The Colour Lab is perhaps the largest public experiment ever conducted. The study aims to establish the effects of lighting and music to how people perceive food and drink.
The experiment was sponsored by winemaker, Campo Viejo. It was held in May 2014 during the Streets of Spain Festival in London’s South Bank.
The Multisensory Experience
The participants were made to sit in a room with different lighting – red, white and green. Some participants even heard snippets of music from the likes of Mozart and Tchaikovsky. The experiment, which was held during the festival, lasted for four days. Spence and his team previously held a smaller lab test experiment and would like to see if results were similar if the test population is bigger and more varied.

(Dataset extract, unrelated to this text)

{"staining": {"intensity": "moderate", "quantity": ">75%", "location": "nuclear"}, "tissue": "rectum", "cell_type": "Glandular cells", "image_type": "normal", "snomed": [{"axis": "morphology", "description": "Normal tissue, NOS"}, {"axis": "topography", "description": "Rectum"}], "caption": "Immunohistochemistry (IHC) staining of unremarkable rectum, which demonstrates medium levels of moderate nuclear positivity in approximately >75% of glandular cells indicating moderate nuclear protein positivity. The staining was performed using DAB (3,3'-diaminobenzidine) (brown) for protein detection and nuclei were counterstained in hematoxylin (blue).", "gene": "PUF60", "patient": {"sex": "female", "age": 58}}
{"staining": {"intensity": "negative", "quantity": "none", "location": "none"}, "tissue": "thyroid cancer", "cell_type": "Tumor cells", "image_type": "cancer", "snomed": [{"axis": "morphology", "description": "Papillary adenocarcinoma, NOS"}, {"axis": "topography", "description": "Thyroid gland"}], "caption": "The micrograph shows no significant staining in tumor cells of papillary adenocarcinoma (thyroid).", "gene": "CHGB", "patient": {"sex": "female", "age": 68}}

The participants were actually holding the same glass of wine all throughout the experiment. So they know that the wine they tasted and rated under varied conditions are one and the same.
The Experiment Proper
The experiment started with the participants being handed out a strip of paper dipped in phenylthiocarbamide. This is to assess how sensitive their taste buds are. Those who are sensitive to taste should experience a bitter aftertaste while those whose taste buds are not that sensitive will not taste anything at all.
Participants stayed in a room, facing the wall and were given scorecards. The room’s lighting changed as well as the accompanying music. Each were handed a glass of wine in a black goblet. They were made to taste it as each light and music changes. After each taste, they were asked to rate each wine using the scorecard.

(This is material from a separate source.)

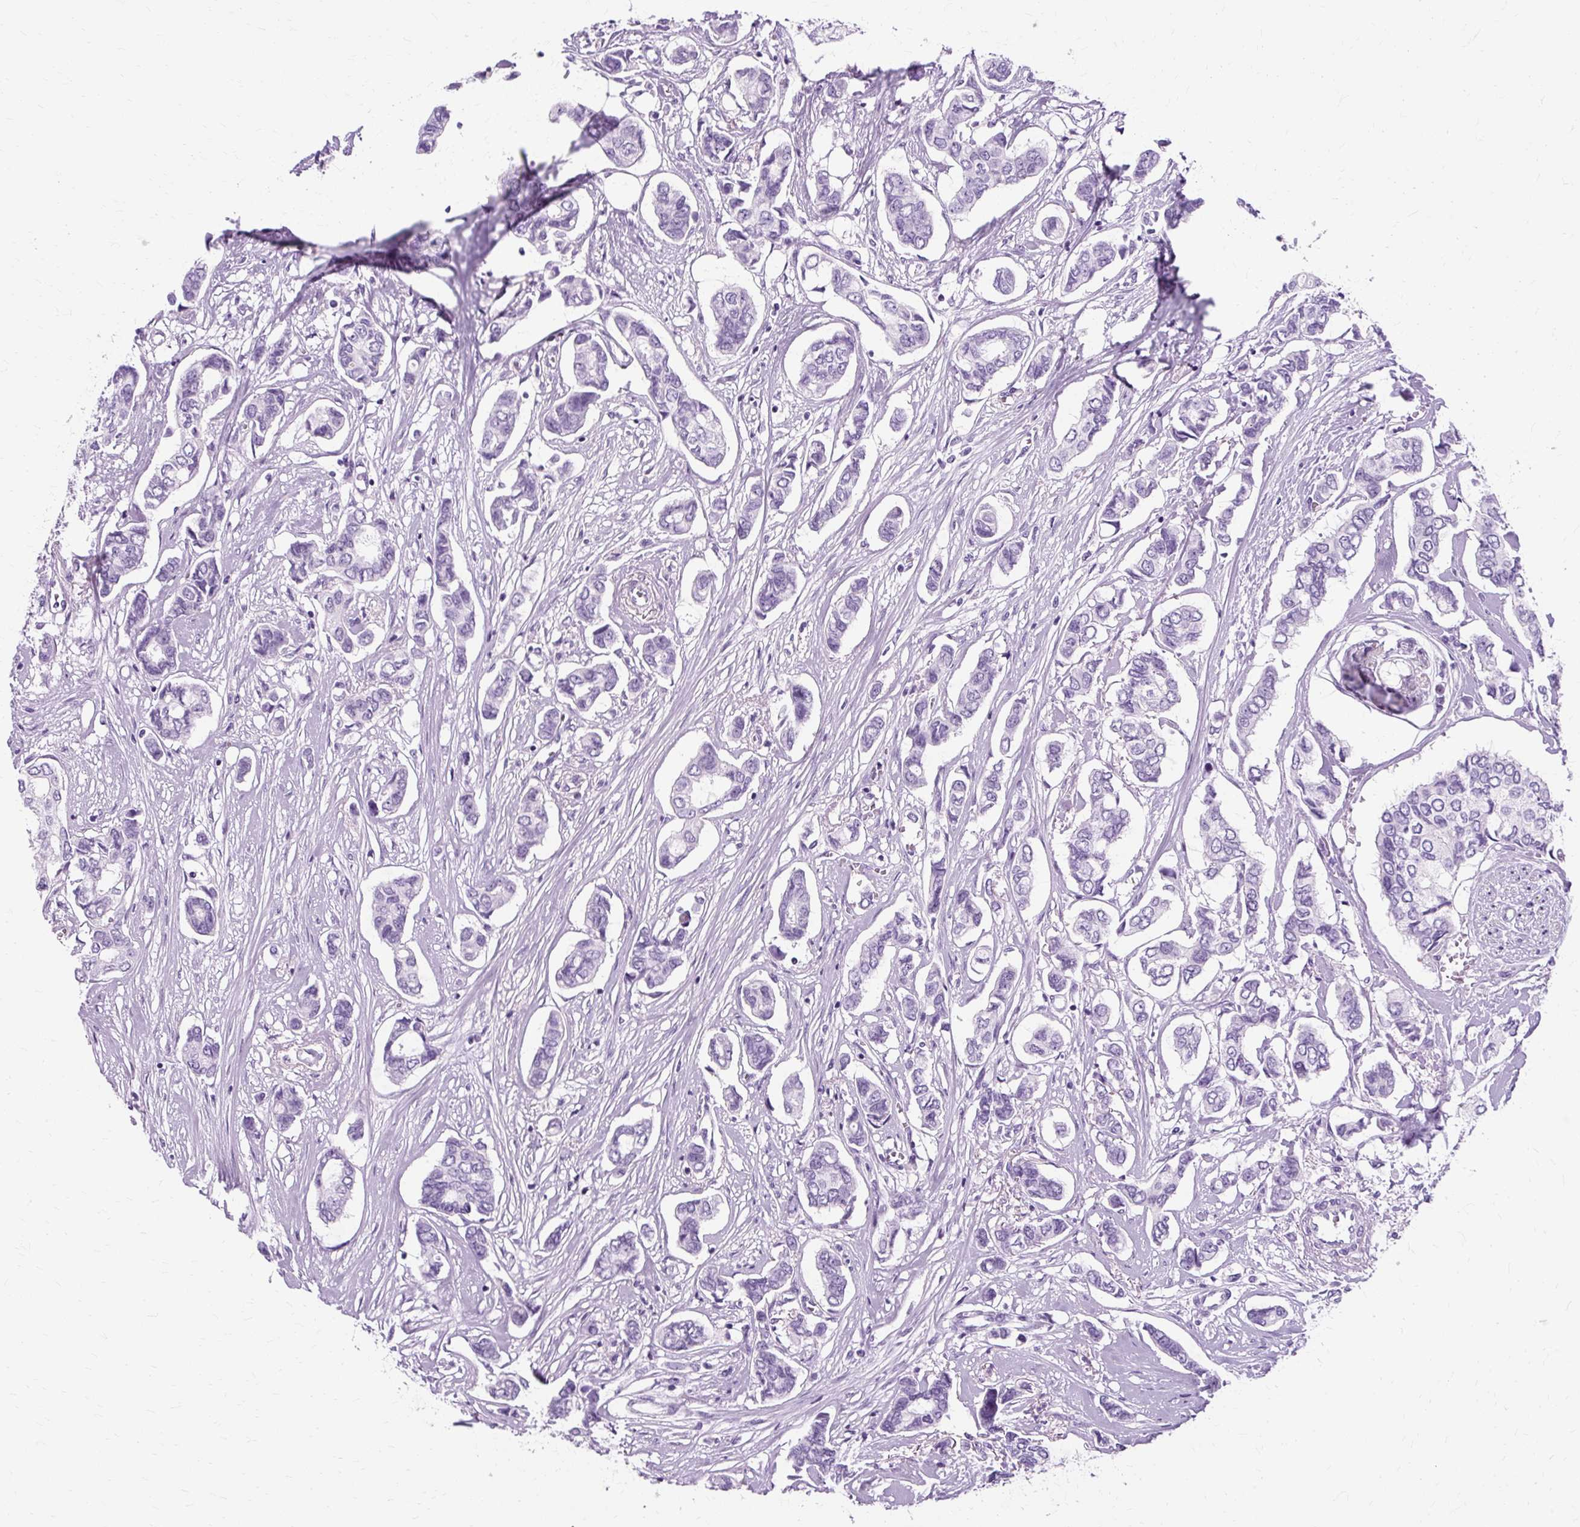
{"staining": {"intensity": "negative", "quantity": "none", "location": "none"}, "tissue": "breast cancer", "cell_type": "Tumor cells", "image_type": "cancer", "snomed": [{"axis": "morphology", "description": "Duct carcinoma"}, {"axis": "topography", "description": "Breast"}], "caption": "The immunohistochemistry histopathology image has no significant staining in tumor cells of invasive ductal carcinoma (breast) tissue.", "gene": "TMEM89", "patient": {"sex": "female", "age": 73}}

The results were in line with his previous hypothesis. Subjects perceived wine as better tasting in red lighting. Meanwhile, subjects gave the lowest score in green lighting. Red is often associated with sweetness while green is associated with sourness.
In music, high notes are associated with sweet and pleasant taste. Even in scents and perfume, high notes refer to sweet and citrusy scents as well. Low notes, meanwhile, are associated with bitter and unpleasant tastes like tar and tobacco.
The lighting in our environment plays a role in cognition. It can make us more responsive to certain tastes. The hypothesis that lighting can influence our emotional state cannot be exactly established. However, these findings can be used in designing restaurants, bars, wine shops and food establishments in the future.